The narrative covers topics of current interest, including the standard model, supersymmetry, and string theory. It concludes with the hot topic of possible applications of quantum entanglement. Those include quantum cryptography, the woefully misnamed quantum “teleportation,” and quantum computing. There is one omission that I personally find disappointing: The word “decoherence” never appears. That concept holds that quantum ambiguity requires something approaching a perfectly isolated physical system. The collapse of the wavefunction requires no recourse to the consciousness of an observer. Any interaction with the outside world will do, and one can often measure the “decoherence time” over which it takes place.

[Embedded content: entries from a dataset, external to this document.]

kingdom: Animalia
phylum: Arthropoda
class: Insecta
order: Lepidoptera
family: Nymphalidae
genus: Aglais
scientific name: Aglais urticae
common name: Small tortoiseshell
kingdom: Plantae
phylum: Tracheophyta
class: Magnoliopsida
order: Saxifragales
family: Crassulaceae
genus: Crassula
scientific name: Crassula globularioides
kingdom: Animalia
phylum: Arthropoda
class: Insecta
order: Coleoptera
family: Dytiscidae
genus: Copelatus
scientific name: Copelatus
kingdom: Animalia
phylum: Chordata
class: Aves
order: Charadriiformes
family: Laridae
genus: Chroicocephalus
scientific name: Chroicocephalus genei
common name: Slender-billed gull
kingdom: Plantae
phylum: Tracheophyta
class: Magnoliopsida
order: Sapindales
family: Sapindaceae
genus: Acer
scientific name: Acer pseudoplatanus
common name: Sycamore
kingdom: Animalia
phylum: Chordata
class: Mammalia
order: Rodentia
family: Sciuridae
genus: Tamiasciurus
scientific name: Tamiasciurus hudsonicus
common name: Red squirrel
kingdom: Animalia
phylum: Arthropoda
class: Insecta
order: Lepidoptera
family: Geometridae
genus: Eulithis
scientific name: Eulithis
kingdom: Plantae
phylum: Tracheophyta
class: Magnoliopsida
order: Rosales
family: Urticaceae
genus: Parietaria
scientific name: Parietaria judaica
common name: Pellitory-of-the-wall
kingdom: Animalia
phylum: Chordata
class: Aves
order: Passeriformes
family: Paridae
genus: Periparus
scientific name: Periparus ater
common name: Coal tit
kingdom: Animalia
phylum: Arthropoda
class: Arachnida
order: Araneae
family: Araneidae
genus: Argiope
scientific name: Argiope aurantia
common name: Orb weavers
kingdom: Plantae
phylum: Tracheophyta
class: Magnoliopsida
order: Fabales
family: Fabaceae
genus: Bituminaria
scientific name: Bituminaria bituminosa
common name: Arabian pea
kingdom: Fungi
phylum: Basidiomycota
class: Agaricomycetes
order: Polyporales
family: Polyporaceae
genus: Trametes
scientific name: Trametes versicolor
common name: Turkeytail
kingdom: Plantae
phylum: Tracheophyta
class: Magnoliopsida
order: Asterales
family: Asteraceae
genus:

Hill and Lederman have no patience with the New Agers who purport to find in quantum weirdness a deep spiritual message. The authors quote Steven Weinberg, the one physicist of my generation most deserving to be called a sage: “So irrelevant is the philosophy of quantum mechanics to its use that one begins to suspect that all the deep questions are really empty.”
Many of us who came to physics seeking deep understanding at first viewed that impasse with despair, which later gave way to acceptance, and finally, as Lederman would have it, to amusement.
Robert March is professor emeritus of physics and liberal studies at the University of Wisconsin–Madison and is the author of Physics for Poets (5th edition, McGraw-Hill, 2002).